You are viewing a plain text version of this content. The canonical link for it is here.

Posted to user@nutch.apache.org by Polsnet <po...@163.com> on 2009/07/03 06:03:30 UTC

Nutch 1.0 on the limits of the data

Nutch 1.0 largest number of data can support? (File size or number of
records)
-- 
View this message in context: http://www.nabble.com/Nutch-1.0-on-the-limits-of-the-data-tp24317298p24317298.html
Sent from the Nutch - User mailing list archive at Nabble.com.

Re: Nutch 1.0 on the limits of the data

Posted by Otis Gospodnetic <og...@yahoo.com>.

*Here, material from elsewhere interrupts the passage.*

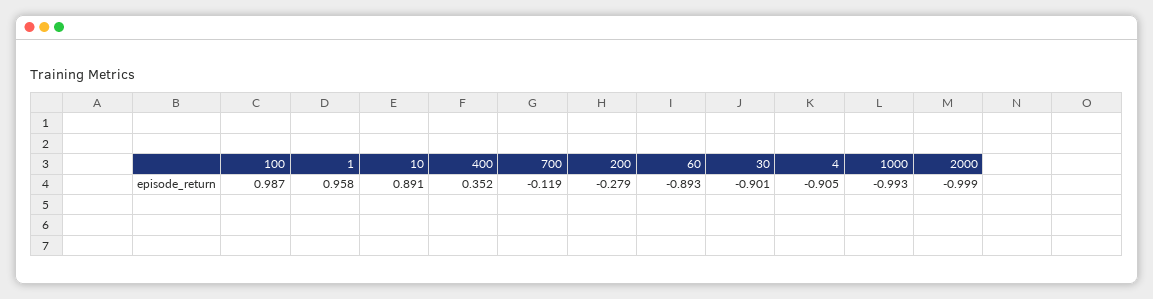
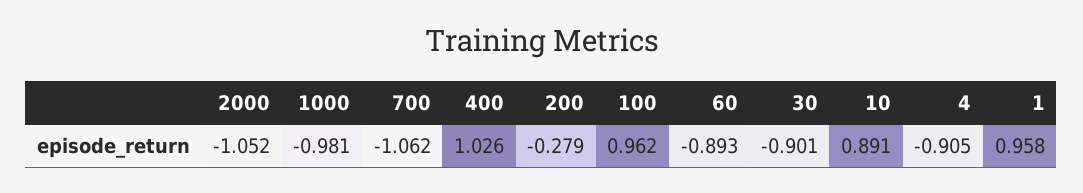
100: 0.987 -> 0.962
400: 0.352 -> 1.026
700: -0.119 -> -1.062
1000: -0.993 -> -0.981
2000: -0.999 -> -1.052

Depends on hardware, of course!

 Otis
--
Sematext -- http://sematext.com/ -- Lucene - Solr - Nutch



----- Original Message ----
> From: Polsnet <po...@163.com>
> To: nutch-user@lucene.apache.org
> Sent: Friday, July 3, 2009 12:03:30 AM
> Subject: Nutch 1.0 on the limits of the data
> 
> 
> Nutch 1.0 largest number of data can support? (File size or number of
> records)
> -- 
> View this message in context: 
> http://www.nabble.com/Nutch-1.0-on-the-limits-of-the-data-tp24317298p24317298.html
> Sent from the Nutch - User mailing list archive at Nabble.com.

Re: Nutch 1.0 on the limits of the data

Posted by Dennis Kubes <ku...@apache.org>.

Simple answer is billions, perhaps tens to hundreds of billions of 
records, as it leverages Hadoop.  Yahoo is currently using Hadoop to 
create its web index.  But as Otis pointed out, Hadoop is parallel 
processing and as such is completely dependent on amount of hardware.

Dennis

Polsnet wrote:
> Nutch 1.0 largest number of data can support? (File size or number of
> records)